» **Exercise requirements**:
Go through the material below and tally every line with the string "wrist". Reply with the number only.

» **Entries provided**:

════════════════════

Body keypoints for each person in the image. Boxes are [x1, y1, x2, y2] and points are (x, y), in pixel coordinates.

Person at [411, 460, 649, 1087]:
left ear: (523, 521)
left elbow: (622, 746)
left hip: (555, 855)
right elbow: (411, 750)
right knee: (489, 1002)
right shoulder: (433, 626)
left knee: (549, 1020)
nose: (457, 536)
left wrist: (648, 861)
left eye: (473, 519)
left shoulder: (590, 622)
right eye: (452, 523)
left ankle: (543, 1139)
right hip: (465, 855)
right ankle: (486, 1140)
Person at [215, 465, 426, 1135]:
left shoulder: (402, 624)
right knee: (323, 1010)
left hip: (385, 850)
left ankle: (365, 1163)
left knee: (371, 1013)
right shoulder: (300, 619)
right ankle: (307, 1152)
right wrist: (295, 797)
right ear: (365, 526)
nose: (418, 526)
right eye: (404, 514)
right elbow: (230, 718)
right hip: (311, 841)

════════════════════

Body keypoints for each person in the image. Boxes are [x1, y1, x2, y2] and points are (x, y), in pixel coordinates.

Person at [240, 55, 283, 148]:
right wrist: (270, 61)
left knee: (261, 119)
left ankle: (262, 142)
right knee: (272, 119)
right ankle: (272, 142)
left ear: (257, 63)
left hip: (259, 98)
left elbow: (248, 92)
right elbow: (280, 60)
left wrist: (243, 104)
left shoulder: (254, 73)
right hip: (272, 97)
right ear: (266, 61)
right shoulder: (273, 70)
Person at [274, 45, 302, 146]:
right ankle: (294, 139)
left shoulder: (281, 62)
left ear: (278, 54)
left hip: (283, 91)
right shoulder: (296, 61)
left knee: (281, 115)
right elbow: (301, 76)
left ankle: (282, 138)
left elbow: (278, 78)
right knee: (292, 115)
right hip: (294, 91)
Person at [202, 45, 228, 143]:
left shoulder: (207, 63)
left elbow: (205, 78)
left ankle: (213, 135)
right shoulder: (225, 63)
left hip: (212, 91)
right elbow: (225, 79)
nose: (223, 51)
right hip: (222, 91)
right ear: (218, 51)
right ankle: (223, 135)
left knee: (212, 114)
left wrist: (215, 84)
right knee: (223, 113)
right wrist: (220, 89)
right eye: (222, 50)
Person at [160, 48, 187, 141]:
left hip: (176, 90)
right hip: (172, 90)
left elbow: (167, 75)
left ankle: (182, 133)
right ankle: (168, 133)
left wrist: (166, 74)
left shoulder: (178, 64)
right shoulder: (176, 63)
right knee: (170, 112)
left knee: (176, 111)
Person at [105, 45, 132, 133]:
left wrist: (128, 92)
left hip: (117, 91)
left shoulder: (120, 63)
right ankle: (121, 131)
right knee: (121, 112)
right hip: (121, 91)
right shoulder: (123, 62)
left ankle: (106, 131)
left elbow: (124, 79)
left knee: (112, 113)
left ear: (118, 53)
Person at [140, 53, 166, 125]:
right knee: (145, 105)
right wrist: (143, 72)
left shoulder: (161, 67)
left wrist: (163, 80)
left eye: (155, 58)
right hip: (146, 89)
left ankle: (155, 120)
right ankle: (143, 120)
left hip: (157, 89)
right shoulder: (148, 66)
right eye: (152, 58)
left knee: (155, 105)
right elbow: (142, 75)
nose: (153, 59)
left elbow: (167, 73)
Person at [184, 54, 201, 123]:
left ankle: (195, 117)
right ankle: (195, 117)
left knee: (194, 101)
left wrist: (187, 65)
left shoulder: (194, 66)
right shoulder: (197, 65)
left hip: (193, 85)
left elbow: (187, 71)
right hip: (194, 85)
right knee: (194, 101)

════════════════════

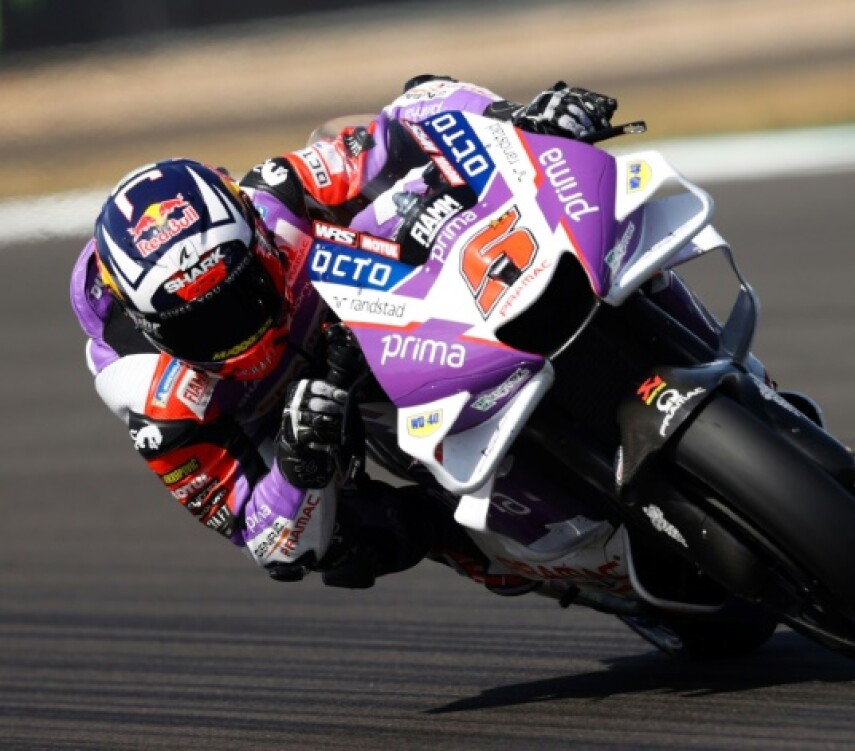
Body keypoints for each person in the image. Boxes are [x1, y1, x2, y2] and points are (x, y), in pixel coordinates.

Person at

════════════════════

» **The completed task**:
11